**Work to do:**
**a)** For the article on the AFSCME contract dispute, say whether each statement agrees with it, answering yes or no and quoting the words that decide it: (i) the university's latest offer includes a wage freeze in the first year; (ii) Walker puts the average AFSCME worker's pay at $12.36 an hour; (iii) 200 AFSCME workers have been laid off since the budget cuts.
**b)** Rewrite the AFSCME contract article from "She calls the" up to and including "and higher copays.", putting "pay freeze" in place of "wage freeze".
**c)** Carry on the article about the AFSCME contract dispute at the University of Minnesota, starting after its final sentence.

-------- Text section --------

There are about 1,800 AFSCME workers employed at three U of M campuses, including the Twin Cities, and another 200 members on the Duluth campus. Since the university budget cuts, 70 AFSCME workers have been laid off.
University clerical worker tasks include everything from processing football game tickets, to typing up instructors' handouts for classes to processing paychecks.
AFSCME local president Phyllis Walker says she expects union members to reject the contract offer and authorize a strike.
She calls the university's two-year contract offer an attempt to balance university budget "on the backs of its lowest-paid workers."
"There is no budget crisis at the University of Minnesota. There is a distribution crisis. The university has the money for things it thinks is important, including paying 60 administrators at this institution more than the governor is paid," she said.
Walker says the average AFSCME worker makes $14.20 an hour.
Union negotiators walked away from the university's most recent offer, which includes a wage freeze for the first year, and a 2.5-percent wage increase the second year. The offer also calls for workers to pay increased health insurance premiums and higher copays.
Walker says higher health care costs combined with the salary freeze, add up to a four to 10 percent decrease in union member salaries over the next two years. She says under the university's offer, some workers would have to give up their health care benefits.
"Some of the lowest-paid workers who make $12.36 an hour are simply not going to be able to afford it. Whereas the administrators who make $200,000, $300,000 a year, health insurance ends up being a very small percentage of their salary, less than one percent, so they have no problems," she said.
"None of us looks forward to having to pay more for our health care regardless of what salary you're at," countered Carol Carrier, the university's vice president of human resources.

-------- Raw data --------

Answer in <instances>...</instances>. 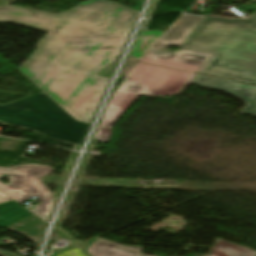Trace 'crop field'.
Masks as SVG:
<instances>
[{
	"label": "crop field",
	"mask_w": 256,
	"mask_h": 256,
	"mask_svg": "<svg viewBox=\"0 0 256 256\" xmlns=\"http://www.w3.org/2000/svg\"><path fill=\"white\" fill-rule=\"evenodd\" d=\"M138 12L107 0H89L59 14L0 7V23L48 32L18 68L62 108L118 58Z\"/></svg>",
	"instance_id": "crop-field-1"
},
{
	"label": "crop field",
	"mask_w": 256,
	"mask_h": 256,
	"mask_svg": "<svg viewBox=\"0 0 256 256\" xmlns=\"http://www.w3.org/2000/svg\"><path fill=\"white\" fill-rule=\"evenodd\" d=\"M180 48L214 55L200 73L256 84V13L246 20L205 17Z\"/></svg>",
	"instance_id": "crop-field-2"
},
{
	"label": "crop field",
	"mask_w": 256,
	"mask_h": 256,
	"mask_svg": "<svg viewBox=\"0 0 256 256\" xmlns=\"http://www.w3.org/2000/svg\"><path fill=\"white\" fill-rule=\"evenodd\" d=\"M0 123L79 140L83 139L89 125L75 121L43 92L0 105Z\"/></svg>",
	"instance_id": "crop-field-3"
},
{
	"label": "crop field",
	"mask_w": 256,
	"mask_h": 256,
	"mask_svg": "<svg viewBox=\"0 0 256 256\" xmlns=\"http://www.w3.org/2000/svg\"><path fill=\"white\" fill-rule=\"evenodd\" d=\"M193 75L138 63L113 93L100 125L112 127L138 96L177 95Z\"/></svg>",
	"instance_id": "crop-field-4"
},
{
	"label": "crop field",
	"mask_w": 256,
	"mask_h": 256,
	"mask_svg": "<svg viewBox=\"0 0 256 256\" xmlns=\"http://www.w3.org/2000/svg\"><path fill=\"white\" fill-rule=\"evenodd\" d=\"M53 171L54 169L50 166L40 164L19 165L12 168L0 167V179L2 173L11 176L10 182L6 185L0 181V190L18 203L36 196L42 203L34 207L47 220L53 207L52 193L39 179Z\"/></svg>",
	"instance_id": "crop-field-5"
},
{
	"label": "crop field",
	"mask_w": 256,
	"mask_h": 256,
	"mask_svg": "<svg viewBox=\"0 0 256 256\" xmlns=\"http://www.w3.org/2000/svg\"><path fill=\"white\" fill-rule=\"evenodd\" d=\"M212 56L184 49L168 53L150 49L139 62L198 72Z\"/></svg>",
	"instance_id": "crop-field-6"
},
{
	"label": "crop field",
	"mask_w": 256,
	"mask_h": 256,
	"mask_svg": "<svg viewBox=\"0 0 256 256\" xmlns=\"http://www.w3.org/2000/svg\"><path fill=\"white\" fill-rule=\"evenodd\" d=\"M109 81V79L96 75L65 111L75 120L89 123Z\"/></svg>",
	"instance_id": "crop-field-7"
},
{
	"label": "crop field",
	"mask_w": 256,
	"mask_h": 256,
	"mask_svg": "<svg viewBox=\"0 0 256 256\" xmlns=\"http://www.w3.org/2000/svg\"><path fill=\"white\" fill-rule=\"evenodd\" d=\"M190 83H193L202 87L220 89L222 91L235 95L247 103L240 113L256 115V96L252 100H250L234 92V89L240 88V87H245L249 89L253 88L250 85L242 84V83L227 80V79L200 75V74H196Z\"/></svg>",
	"instance_id": "crop-field-8"
},
{
	"label": "crop field",
	"mask_w": 256,
	"mask_h": 256,
	"mask_svg": "<svg viewBox=\"0 0 256 256\" xmlns=\"http://www.w3.org/2000/svg\"><path fill=\"white\" fill-rule=\"evenodd\" d=\"M204 17L183 14L176 24L159 40L154 48L179 47Z\"/></svg>",
	"instance_id": "crop-field-9"
},
{
	"label": "crop field",
	"mask_w": 256,
	"mask_h": 256,
	"mask_svg": "<svg viewBox=\"0 0 256 256\" xmlns=\"http://www.w3.org/2000/svg\"><path fill=\"white\" fill-rule=\"evenodd\" d=\"M97 240H104V239H100V238L94 239V240L89 242L88 246L91 245L94 241H97ZM108 242H110V241H108ZM111 243H113V242H111ZM125 247L139 250L140 251V256H148V255H141L142 248L129 247V246H125ZM83 252H85V250H83ZM209 256H256V252L252 251V250H249L247 248L235 245L233 243L227 242L225 240L217 239L213 248H212V250H211V252H210V254H209Z\"/></svg>",
	"instance_id": "crop-field-10"
},
{
	"label": "crop field",
	"mask_w": 256,
	"mask_h": 256,
	"mask_svg": "<svg viewBox=\"0 0 256 256\" xmlns=\"http://www.w3.org/2000/svg\"><path fill=\"white\" fill-rule=\"evenodd\" d=\"M46 223L33 215L21 222H18L6 229L18 232L36 244H40Z\"/></svg>",
	"instance_id": "crop-field-11"
},
{
	"label": "crop field",
	"mask_w": 256,
	"mask_h": 256,
	"mask_svg": "<svg viewBox=\"0 0 256 256\" xmlns=\"http://www.w3.org/2000/svg\"><path fill=\"white\" fill-rule=\"evenodd\" d=\"M90 256H139V252L122 246L97 241L86 249Z\"/></svg>",
	"instance_id": "crop-field-12"
},
{
	"label": "crop field",
	"mask_w": 256,
	"mask_h": 256,
	"mask_svg": "<svg viewBox=\"0 0 256 256\" xmlns=\"http://www.w3.org/2000/svg\"><path fill=\"white\" fill-rule=\"evenodd\" d=\"M33 215L24 208H20L18 203L11 200L0 205V227L6 228L18 221Z\"/></svg>",
	"instance_id": "crop-field-13"
},
{
	"label": "crop field",
	"mask_w": 256,
	"mask_h": 256,
	"mask_svg": "<svg viewBox=\"0 0 256 256\" xmlns=\"http://www.w3.org/2000/svg\"><path fill=\"white\" fill-rule=\"evenodd\" d=\"M162 34L160 31H140L130 55L140 60Z\"/></svg>",
	"instance_id": "crop-field-14"
},
{
	"label": "crop field",
	"mask_w": 256,
	"mask_h": 256,
	"mask_svg": "<svg viewBox=\"0 0 256 256\" xmlns=\"http://www.w3.org/2000/svg\"><path fill=\"white\" fill-rule=\"evenodd\" d=\"M111 132H112L111 128L99 126V128L96 132V138L98 141L104 143V142L108 141V139L110 138Z\"/></svg>",
	"instance_id": "crop-field-15"
},
{
	"label": "crop field",
	"mask_w": 256,
	"mask_h": 256,
	"mask_svg": "<svg viewBox=\"0 0 256 256\" xmlns=\"http://www.w3.org/2000/svg\"><path fill=\"white\" fill-rule=\"evenodd\" d=\"M39 135H41L45 138H48V139H53V140L61 141V142H64V143H68V144L73 145V146H79L80 142H81L79 140L61 138V137H56V136H50V135H44V134H39Z\"/></svg>",
	"instance_id": "crop-field-16"
},
{
	"label": "crop field",
	"mask_w": 256,
	"mask_h": 256,
	"mask_svg": "<svg viewBox=\"0 0 256 256\" xmlns=\"http://www.w3.org/2000/svg\"><path fill=\"white\" fill-rule=\"evenodd\" d=\"M55 256H86L77 247H74L68 251L56 252Z\"/></svg>",
	"instance_id": "crop-field-17"
},
{
	"label": "crop field",
	"mask_w": 256,
	"mask_h": 256,
	"mask_svg": "<svg viewBox=\"0 0 256 256\" xmlns=\"http://www.w3.org/2000/svg\"><path fill=\"white\" fill-rule=\"evenodd\" d=\"M137 64V60L128 56L123 71L120 76L125 77L126 74Z\"/></svg>",
	"instance_id": "crop-field-18"
},
{
	"label": "crop field",
	"mask_w": 256,
	"mask_h": 256,
	"mask_svg": "<svg viewBox=\"0 0 256 256\" xmlns=\"http://www.w3.org/2000/svg\"><path fill=\"white\" fill-rule=\"evenodd\" d=\"M254 87L255 88L252 89V90L241 88V89L235 90V92H237L239 94H242L244 96H247V97L252 99L256 95V86H254Z\"/></svg>",
	"instance_id": "crop-field-19"
},
{
	"label": "crop field",
	"mask_w": 256,
	"mask_h": 256,
	"mask_svg": "<svg viewBox=\"0 0 256 256\" xmlns=\"http://www.w3.org/2000/svg\"><path fill=\"white\" fill-rule=\"evenodd\" d=\"M8 200L11 199L0 191V203L6 202Z\"/></svg>",
	"instance_id": "crop-field-20"
},
{
	"label": "crop field",
	"mask_w": 256,
	"mask_h": 256,
	"mask_svg": "<svg viewBox=\"0 0 256 256\" xmlns=\"http://www.w3.org/2000/svg\"><path fill=\"white\" fill-rule=\"evenodd\" d=\"M117 64V60L114 61L112 64H110L108 67H106L104 70L108 71V72H111L114 70L115 66Z\"/></svg>",
	"instance_id": "crop-field-21"
},
{
	"label": "crop field",
	"mask_w": 256,
	"mask_h": 256,
	"mask_svg": "<svg viewBox=\"0 0 256 256\" xmlns=\"http://www.w3.org/2000/svg\"><path fill=\"white\" fill-rule=\"evenodd\" d=\"M0 256H17V255H13V254H9V253H5V252L0 251Z\"/></svg>",
	"instance_id": "crop-field-22"
},
{
	"label": "crop field",
	"mask_w": 256,
	"mask_h": 256,
	"mask_svg": "<svg viewBox=\"0 0 256 256\" xmlns=\"http://www.w3.org/2000/svg\"><path fill=\"white\" fill-rule=\"evenodd\" d=\"M29 211H31L32 213H34L35 215H37V216H38V214H37L34 210L29 209ZM38 217H39V216H38Z\"/></svg>",
	"instance_id": "crop-field-23"
}]
</instances>
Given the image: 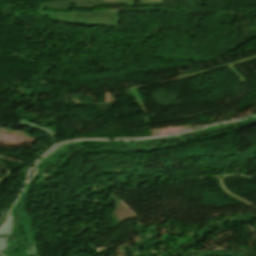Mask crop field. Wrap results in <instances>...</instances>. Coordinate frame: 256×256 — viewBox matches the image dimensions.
<instances>
[{"mask_svg":"<svg viewBox=\"0 0 256 256\" xmlns=\"http://www.w3.org/2000/svg\"><path fill=\"white\" fill-rule=\"evenodd\" d=\"M101 5H149L147 0H59L40 3L37 10L43 15L55 20L73 22L93 26L117 27L120 10L108 9L100 12L70 13L68 10L74 8H94Z\"/></svg>","mask_w":256,"mask_h":256,"instance_id":"obj_1","label":"crop field"},{"mask_svg":"<svg viewBox=\"0 0 256 256\" xmlns=\"http://www.w3.org/2000/svg\"><path fill=\"white\" fill-rule=\"evenodd\" d=\"M15 219L10 215L6 225L0 229V252L19 245L11 232Z\"/></svg>","mask_w":256,"mask_h":256,"instance_id":"obj_2","label":"crop field"}]
</instances>
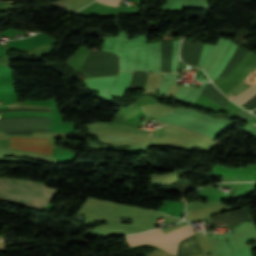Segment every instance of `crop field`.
<instances>
[{
  "label": "crop field",
  "mask_w": 256,
  "mask_h": 256,
  "mask_svg": "<svg viewBox=\"0 0 256 256\" xmlns=\"http://www.w3.org/2000/svg\"><path fill=\"white\" fill-rule=\"evenodd\" d=\"M58 191L44 184L18 178L0 179V197L34 208L43 209Z\"/></svg>",
  "instance_id": "1"
},
{
  "label": "crop field",
  "mask_w": 256,
  "mask_h": 256,
  "mask_svg": "<svg viewBox=\"0 0 256 256\" xmlns=\"http://www.w3.org/2000/svg\"><path fill=\"white\" fill-rule=\"evenodd\" d=\"M191 230L193 228L187 225L166 234L161 229H158L126 237L131 247L138 246L142 243H150L175 255L178 242L195 234Z\"/></svg>",
  "instance_id": "2"
},
{
  "label": "crop field",
  "mask_w": 256,
  "mask_h": 256,
  "mask_svg": "<svg viewBox=\"0 0 256 256\" xmlns=\"http://www.w3.org/2000/svg\"><path fill=\"white\" fill-rule=\"evenodd\" d=\"M10 146L12 148H19L25 150H31L43 154L52 155L55 141L52 139L42 138H24L14 137L9 138Z\"/></svg>",
  "instance_id": "3"
},
{
  "label": "crop field",
  "mask_w": 256,
  "mask_h": 256,
  "mask_svg": "<svg viewBox=\"0 0 256 256\" xmlns=\"http://www.w3.org/2000/svg\"><path fill=\"white\" fill-rule=\"evenodd\" d=\"M256 94V85L252 87L251 89L247 90L246 92L242 93L241 95L237 96L233 100L237 102L238 104L242 105L247 100H249L251 97H253Z\"/></svg>",
  "instance_id": "4"
},
{
  "label": "crop field",
  "mask_w": 256,
  "mask_h": 256,
  "mask_svg": "<svg viewBox=\"0 0 256 256\" xmlns=\"http://www.w3.org/2000/svg\"><path fill=\"white\" fill-rule=\"evenodd\" d=\"M10 106V105H9Z\"/></svg>",
  "instance_id": "5"
}]
</instances>
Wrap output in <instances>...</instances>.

--------

**Results:**
**a)**
(i) Yes: "which includes a wage freeze for the first year"
(ii) No: "the average AFSCME worker makes $14.20 an hour"
(iii) No: "70 AFSCME workers have been laid off"

**b)**
She calls the university's two-year contract offer an attempt to balance university budget "on the backs of its lowest-paid workers."
"There is no budget crisis at the University of Minnesota. There is a distribution crisis. The university has the money for things it thinks is important, including paying 60 administrators at this institution more than the governor is paid," she said.
Walker says the average AFSCME worker makes $14.20 an hour.
Union negotiators walked away from the university's most recent offer, which includes a pay freeze for the first year, and a 2.5-percent wage increase the second year. The offer also calls for workers to pay increased health insurance premiums and higher copays.

**c)**
She says the health care increases will amount to an extra $380 a year for a single worker, and $420 more per year for a family.
"We think that we have done our best to try to do some things to accommodate a health plan that is still affordable. Even our low cost plan is a very strong plan with a lot of access and really good care," she said.
Carrier says the university's offer represents hard choices brought on by a $185 million cut to the university's 2004-2005 state budget appropriation.
"Clearly this is an historic budget cut for us. It has meant to us that we have got to look in kind of a lot of directions to solve the problem. Students are paying higher tuition, we've laid off more than 500 capable employees, there will be continued examination of program cuts and so on," Carrier said.
Observers say the recent strike vote by state workers will probably encourage university union workers to turn out for the vote in large numbers.
AFSCME's Walker says if members authorize a strike that will start a ten day clock, after which the union would have 20 days to call a strike.
University and union officials say they hope it won't come to that. They both say they're willing to keep talking, though neither side has offered to do so.